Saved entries

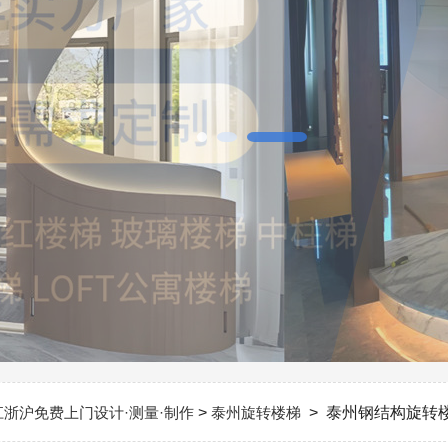
江浙沪免费上门设计·测量·制作
>
泰州旋转楼梯
> 泰州钢结构旋转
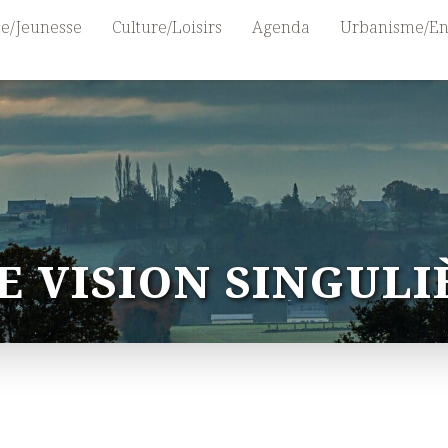
e/Jeunesse
Culture/Loisirs
Agenda
Urbanisme/En
E VISION SINGULI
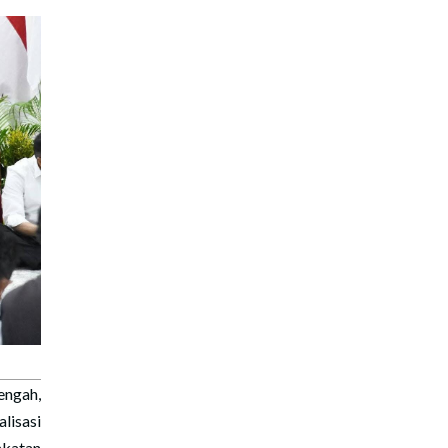
engah,
lisasi
akatan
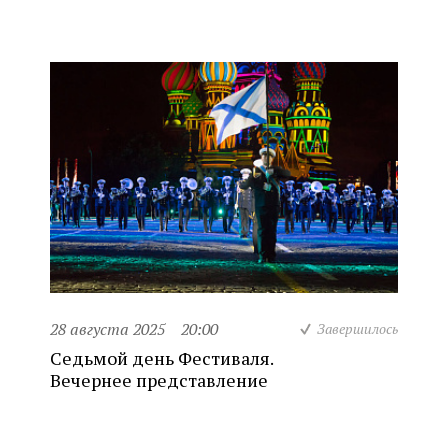
28 августа 2025
20:00
Завершилось
Седьмой день Фестиваля.
Вечернее представление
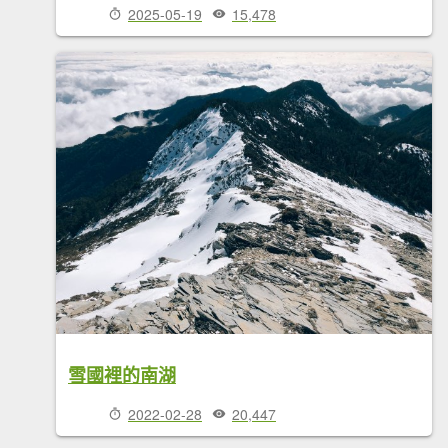
2025-05-19
15,478
雪國裡的南湖
2022-02-28
20,447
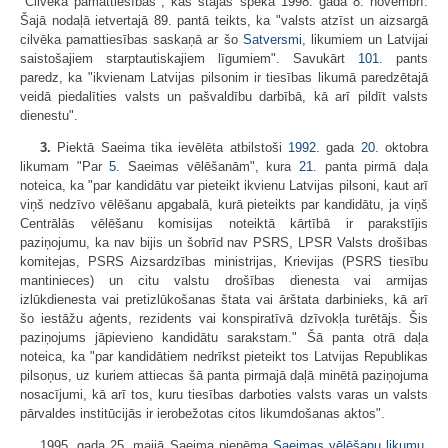
"Cilvēka pamattiesības", kas stājās spēkā 1998. gada 8. novembrī.
Šajā nodaļā ietvertajā 89. pantā teikts, ka "valsts atzīst un aizsargā
cilvēka pamattiesības saskaņā ar šo
Satversmi
, likumiem un Latvijai
saistošajiem starptautiskajiem līgumiem". Savukārt
101.
pants
paredz, ka "ikvienam Latvijas pilsonim ir tiesības likumā paredzētajā
veidā piedalīties valsts un pašvaldību darbībā, kā arī pildīt valsts
dienestu".
3.
Piektā Saeima tika ievēlēta atbilstoši
1992.
gada
20.
oktobra
likumam "Par
5.
Saeimas vēlēšanām", kura
21.
panta pirmā daļa
noteica, ka "par kandidātu var pieteikt ikvienu Latvijas pilsoni, kaut arī
viņš nedzīvo vēlēšanu apgabalā, kurā pieteikts par kandidātu, ja viņš
Centrālās vēlēšanu komisijas noteiktā kārtībā ir parakstījis
paziņojumu, ka nav bijis un šobrīd nav PSRS, LPSR Valsts drošības
komitejas, PSRS Aizsardzības ministrijas, Krievijas (PSRS tiesību
mantinieces) un citu valstu drošības dienesta vai armijas
izlūkdienesta vai pretizlūkošanas štata vai ārštata darbinieks, kā arī
šo iestāžu aģents, rezidents vai konspiratīvā dzīvokļa turētājs. Šis
paziņojums jāpievieno kandidātu sarakstam." Šā panta otrā daļa
noteica, ka "par kandidātiem nedrīkst pieteikt tos Latvijas Republikas
pilsoņus, uz kuriem attiecas šā panta pirmajā daļā minētā paziņojuma
nosacījumi, kā arī tos, kuru tiesības darboties valsts varas un valsts
pārvaldes institūcijās ir ierobežotas citos likumdošanas aktos".
1995. gada 25. maijā Saeima pieņēma
Saeimas vēlēšanu likumu
,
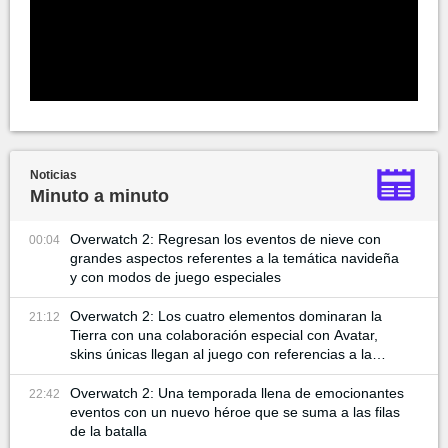
Noticias
Minuto a minuto
Overwatch 2: Regresan los eventos de nieve con
00:04
grandes aspectos referentes a la temática navideña
y con modos de juego especiales
Overwatch 2: Los cuatro elementos dominaran la
21:12
Tierra con una colaboración especial con Avatar,
skins únicas llegan al juego con referencias a la
serie animada
Overwatch 2: Una temporada llena de emocionantes
22:42
eventos con un nuevo héroe que se suma a las filas
de la batalla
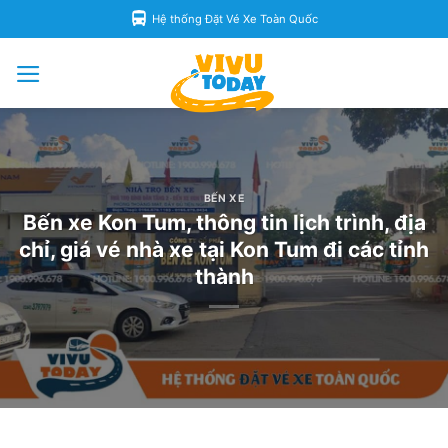
Skip
Hệ thống Đặt Vé Xe Toàn Quốc
to
content
BẾN XE
Bến xe Kon Tum, thông tin lịch trình, địa
chỉ, giá vé nhà xe tại Kon Tum đi các tỉnh
thành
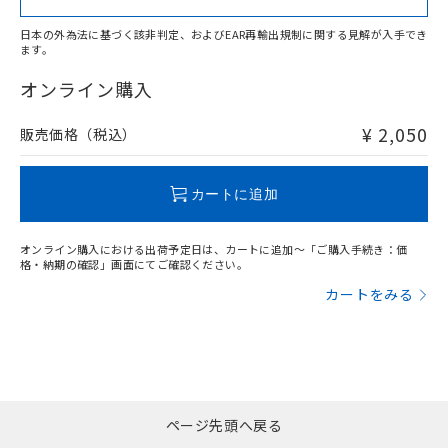
日本の外為法に基づく該非判定、およびEAR再輸出規制に関する見解が入手でき
ます。
"対応済み"や非含有の記載がされた商品であっても、流通
在庫等で未対応品が混在する可能性があります。
オンライン購入
非含有品が必要な際は、弊社営業部門もしくは販売店へお
問い合わせください。
¥ 2,050
販売価格（税込）
この製品のRoHS/REACH対応状況ページへ
カートに追加
オンライン購入における出荷予定日は、カートに追加～「ご購入手続き：価
格・納期の確認」画面にてご確認ください。
カートをみる
ページ先頭へ戻る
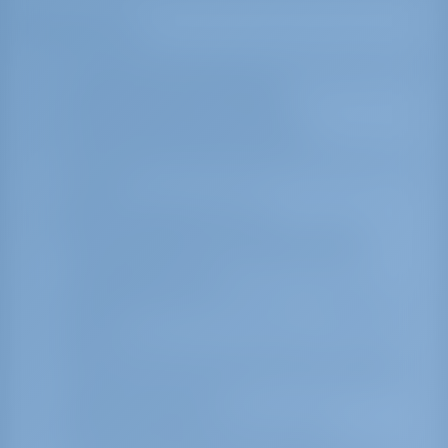
Удобства
255 швартовочных мест доступны круглый год
Снабжение питьевой водой
Электроснабжение: 220/ 380 В.
Туалет, душ, прачечная, сушилки
Топливо доступно круглосуточно (через мини-
танкер)
Рампа и подъемник до 65 т.
Техобслуживание яхт и ремонт парусов:
местные агенты могут предоставить все
необходимые услуги.
Мусорные баки расположены по периметру
марины.
Охрана : Марина Агиос Николаос и понтоны
круглосуточно патрулируются охранниками и
береговой охраной.
Меры пожарной безопасности: для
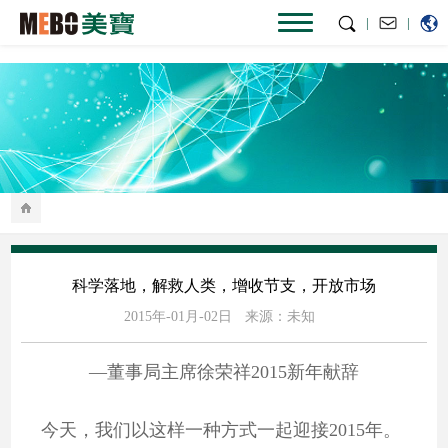
|
|
科学落地，解救人类，增收节支，开放市场
2015年-01月-02日
来源：未知
—董事局主席徐荣祥2015新年献辞
今天，我们以这样一种方式一起迎接2015年。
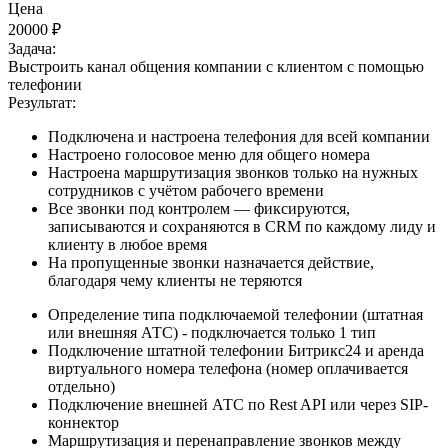
Цена
20000 ₽
Задача:
Выстроить канал общения компании с клиентом с помощью
телефонии
Результат:
Подключена и настроена телефония для всей компании
Настроено голосовое меню для общего номера
Настроена маршрутизация звонков только на нужных
сотрудников с учётом рабочего времени
Все звонки под контролем — фиксируются,
записываются и сохраняются в CRM по каждому лиду и
клиенту в любое время
На пропущенные звонки назначается действие,
благодаря чему клиенты не теряются
Определение типа подключаемой телефонии (штатная
или внешняя АТС) - подключается только 1 тип
Подключение штатной телефонии Битрикс24 и аренда
виртуального номера телефона (номер оплачивается
отдельно)
Подключение внешней АТС по Rest API или через SIP-
коннектор
Маршрутизация и перенаправление звонков между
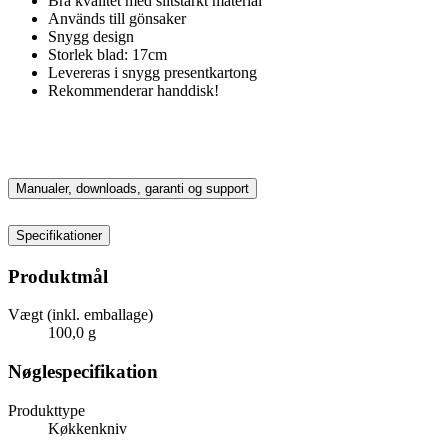
Bra kvalitet med slitstarkt material
Används till gönsaker
Snygg design
Storlek blad: 17cm
Levereras i snygg presentkartong
Rekommenderar handdisk!
Manualer, downloads, garanti og support
Specifikationer
Produktmål
Vægt (inkl. emballage)
100,0 g
Nøglespecifikation
Produkttype
Køkkenkniv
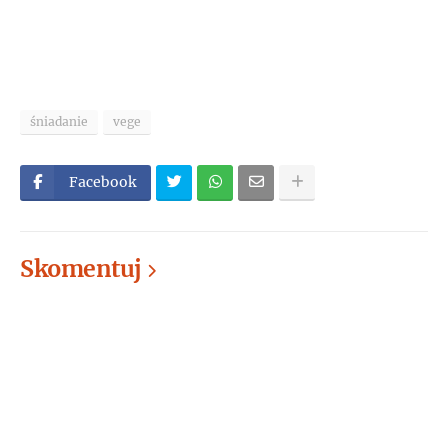
śniadanie
vege
Facebook
Skomentuj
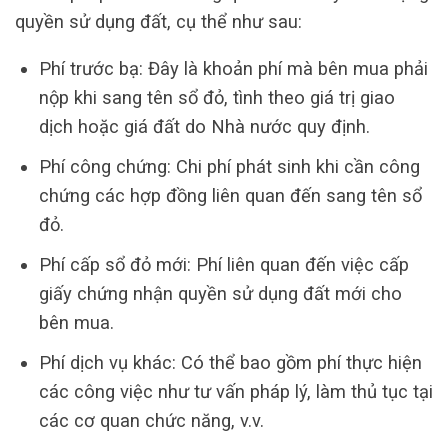
quyền sử dụng đất, cụ thể như sau:
Phí trước bạ: Đây là khoản phí mà bên mua phải
nộp khi sang tên sổ đỏ, tình theo giá trị giao
dịch hoặc giá đất do Nhà nước quy định.
Phí công chứng: Chi phí phát sinh khi cần công
chứng các hợp đồng liên quan đến sang tên sổ
đỏ.
Phí cấp sổ đỏ mới: Phí liên quan đến việc cấp
giấy chứng nhận quyền sử dụng đất mới cho
bên mua.
Phí dịch vụ khác: Có thể bao gồm phí thực hiện
các công việc như tư vấn pháp lý, làm thủ tục tại
các cơ quan chức năng, v.v.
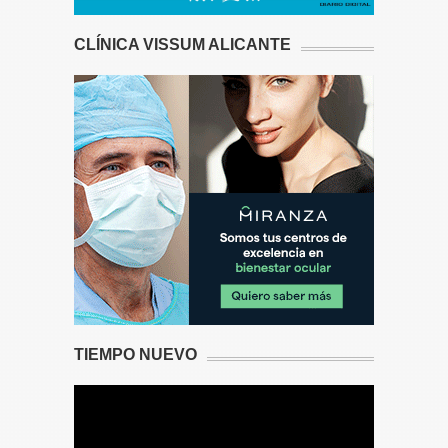
CLÍNICA VISSUM ALICANTE
TIEMPO NUEVO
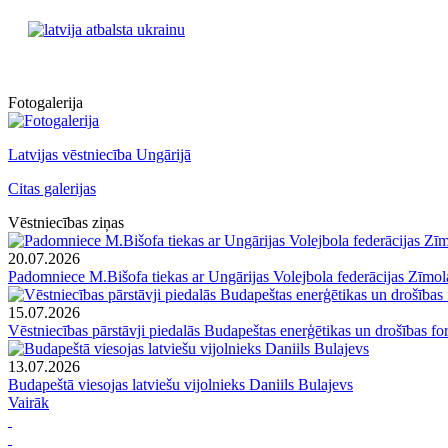
Fotogalerija
Latvijas vēstniecība Ungārijā
Citas galerijas
Vēstniecības ziņas
20.07.2026
Padomniece M.Bišofa tiekas ar Ungārijas Volejbola federācijas Zīmola
15.07.2026
Vēstniecības pārstāvji piedalās Budapeštas enerģētikas un drošības f
13.07.2026
Budapeštā viesojas latviešu vijolnieks Daniils Bulajevs
Vairāk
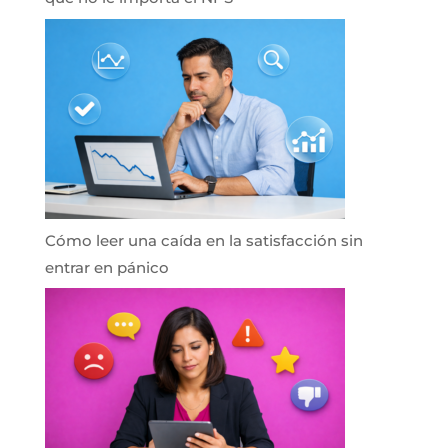
Cómo leer una caída en la satisfacción sin
entrar en pánico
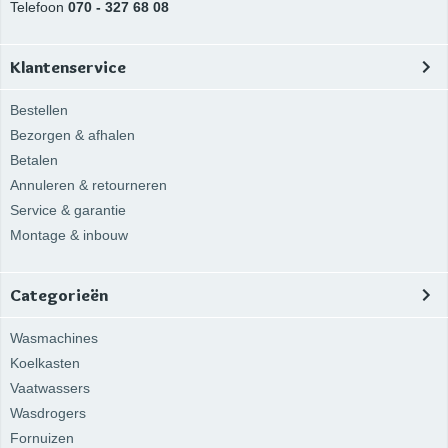
Telefoon
070 - 327 68 08
Klantenservice
Bestellen
Bezorgen & afhalen
Betalen
Annuleren & retourneren
Service & garantie
Montage & inbouw
Categorieën
Wasmachines
Koelkasten
Vaatwassers
Wasdrogers
Fornuizen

WHAT THE EXERCISE ASKS
The expected output is each record, copied exactly, and nothing in place of the pictures.

REPLY TO THE TASK
江浙沪免费上门设计·测量·制作
>
泰州旋转楼梯
> 泰州钢结构旋转
e/Jeunesse
Culture/Loisirs
Agenda
Urbanisme/En
E VISION SINGULI
engah,
lisasi
akatan
28 августа 2025
20:00
Завершилось
Седьмой день Фестиваля.
Вечернее представление
2025-05-19
15,478
雪國裡的南湖
2022-02-28
20,447
"Cilvēka pamattiesības", kas stājās spēkā 1998. gada 8. novembrī.
Šajā nodaļā ietvertajā 89. pantā teikts, ka "valsts atzīst un aizsargā
cilvēka pamattiesības saskaņā ar šo
Satversmi
, likumiem un Latvijai
saistošajiem starptautiskajiem līgumiem". Savukārt
101.
pants
paredz, ka "ikvienam Latvijas pilsonim ir tiesības likumā paredzētajā
veidā piedalīties valsts un pašvaldību darbībā, kā arī pildīt valsts
dienestu".
3.
Piektā Saeima tika ievēlēta atbilstoši
1992.
gada
20.
oktobra
likumam "Par
5.
Saeimas vēlēšanām", kura
21.
panta pirmā daļa
noteica, ka "par kandidātu var pieteikt ikvienu Latvijas pilsoni, kaut arī
viņš nedzīvo vēlēšanu apgabalā, kurā pieteikts par kandidātu, ja viņš
Centrālās vēlēšanu komisijas noteiktā kārtībā ir parakstījis
paziņojumu, ka nav bijis un šobrīd nav PSRS, LPSR Valsts drošības
komitejas, PSRS Aizsardzības ministrijas, Krievijas (PSRS tiesību
mantinieces) un citu valstu drošības dienesta vai armijas
izlūkdienesta vai pretizlūkošanas štata vai ārštata darbinieks, kā arī
šo iestāžu aģents, rezidents vai konspiratīvā dzīvokļa turētājs. Šis
paziņojums jāpievieno kandidātu sarakstam." Šā panta otrā daļa
noteica, ka "par kandidātiem nedrīkst pieteikt tos Latvijas Republikas
pilsoņus, uz kuriem attiecas šā panta pirmajā daļā minētā paziņojuma
nosacījumi, kā arī tos, kuru tiesības darboties valsts varas un valsts
pārvaldes institūcijās ir ierobežotas citos likumdošanas aktos".
1995. gada 25. maijā Saeima pieņēma
Saeimas vēlēšanu likumu
,
Noticias
Minuto a minuto
Overwatch 2: Regresan los eventos de nieve con
00:04
grandes aspectos referentes a la temática navideña
y con modos de juego especiales
Overwatch 2: Los cuatro elementos dominaran la
21:12
Tierra con una colaboración especial con Avatar,
skins únicas llegan al juego con referencias a la
serie animada
Overwatch 2: Una temporada llena de emocionantes
22:42
eventos con un nuevo héroe que se suma a las filas
de la batalla
Skip
Hệ thống Đặt Vé Xe Toàn Quốc
to
content
BẾN XE
Bến xe Kon Tum, thông tin lịch trình, địa
chỉ, giá vé nhà xe tại Kon Tum đi các tỉnh
thành
日本の外為法に基づく該非判定、およびEAR再輸出規制に関する見解が入手でき
ます。
"対応済み"や非含有の記載がされた商品であっても、流通
在庫等で未対応品が混在する可能性があります。
オンライン購入
非含有品が必要な際は、弊社営業部門もしくは販売店へお
問い合わせください。
¥ 2,050
販売価格（税込）
この製品のRoHS/REACH対応状況ページへ
カートに追加
オンライン購入における出荷予定日は、カートに追加～「ご購入手続き：価
格・納期の確認」画面にてご確認ください。
カートをみる
ページ先頭へ戻る
Удобства
255 швартовочных мест доступны круглый год
Снабжение питьевой водой
Электроснабжение: 220/ 380 В.
Туалет, душ, прачечная, сушилки
Топливо доступно круглосуточно (через мини-
танкер)
Рампа и подъемник до 65 т.
Техобслуживание яхт и ремонт парусов:
местные агенты могут предоставить все
необходимые услуги.
Мусорные баки расположены по периметру
марины.
Охрана : Марина Агиос Николаос и понтоны
круглосуточно патрулируются охранниками и
береговой охраной.
Меры пожарной безопасности: для
|
|
科学落地，解救人类，增收节支，开放市场
2015年-01月-02日
来源：未知
—董事局主席徐荣祥2015新年献辞
今天，我们以这样一种方式一起迎接2015年。
Цена
20000 ₽
Задача:
Выстроить канал общения компании с клиентом с помощью
телефонии
Результат:
Подключена и настроена телефония для всей компании
Настроено голосовое меню для общего номера
Настроена маршрутизация звонков только на нужных
сотрудников с учётом рабочего времени
Все звонки под контролем — фиксируются,
записываются и сохраняются в CRM по каждому лиду и
клиенту в любое время
На пропущенные звонки назначается действие,
благодаря чему клиенты не теряются
Определение типа подключаемой телефонии (штатная
или внешняя АТС) - подключается только 1 тип
Подключение штатной телефонии Битрикс24 и аренда
виртуального номера телефона (номер оплачивается
отдельно)
Подключение внешней АТС по Rest API или через SIP-
коннектор
Маршрутизация и перенаправление звонков между
Bra kvalitet med slitstarkt material
Används till gönsaker
Snygg design
Storlek blad: 17cm
Levereras i snygg presentkartong
Rekommenderar handdisk!
Manualer, downloads, garanti og support
Specifikationer
Produktmål
Vægt (inkl. emballage)
100,0 g
Nøglespecifikation
Produkttype
Køkkenkniv
śniadanie
vege
Facebook
Skomentuj
quyền sử dụng đất, cụ thể như sau:
Phí trước bạ: Đây là khoản phí mà bên mua phải
nộp khi sang tên sổ đỏ, tình theo giá trị giao
dịch hoặc giá đất do Nhà nước quy định.
Phí công chứng: Chi phí phát sinh khi cần công
chứng các hợp đồng liên quan đến sang tên sổ
đỏ.
Phí cấp sổ đỏ mới: Phí liên quan đến việc cấp
giấy chứng nhận quyền sử dụng đất mới cho
bên mua.
Phí dịch vụ khác: Có thể bao gồm phí thực hiện
các công việc như tư vấn pháp lý, làm thủ tục tại
các cơ quan chức năng, v.v.
CLÍNICA VISSUM ALICANTE
TIEMPO NUEVO
Fotogalerija
Latvijas vēstniecība Ungārijā
Citas galerijas
Vēstniecības ziņas
20.07.2026
Padomniece M.Bišofa tiekas ar Ungārijas Volejbola federācijas Zīmola
15.07.2026
Vēstniecības pārstāvji piedalās Budapeštas enerģētikas un drošības f
13.07.2026
Budapeštā viesojas latviešu vijolnieks Daniils Bulajevs
Vairāk
Cómo leer una caída en la satisfacción sin
entrar en pánico
Telefoon
070 - 327 68 08
Klantenservice
Bestellen
Bezorgen & afhalen
Betalen
Annuleren & retourneren
Service & garantie
Montage & inbouw
Categorieën
Wasmachines
Koelkasten
Vaatwassers
Wasdrogers
Fornuizen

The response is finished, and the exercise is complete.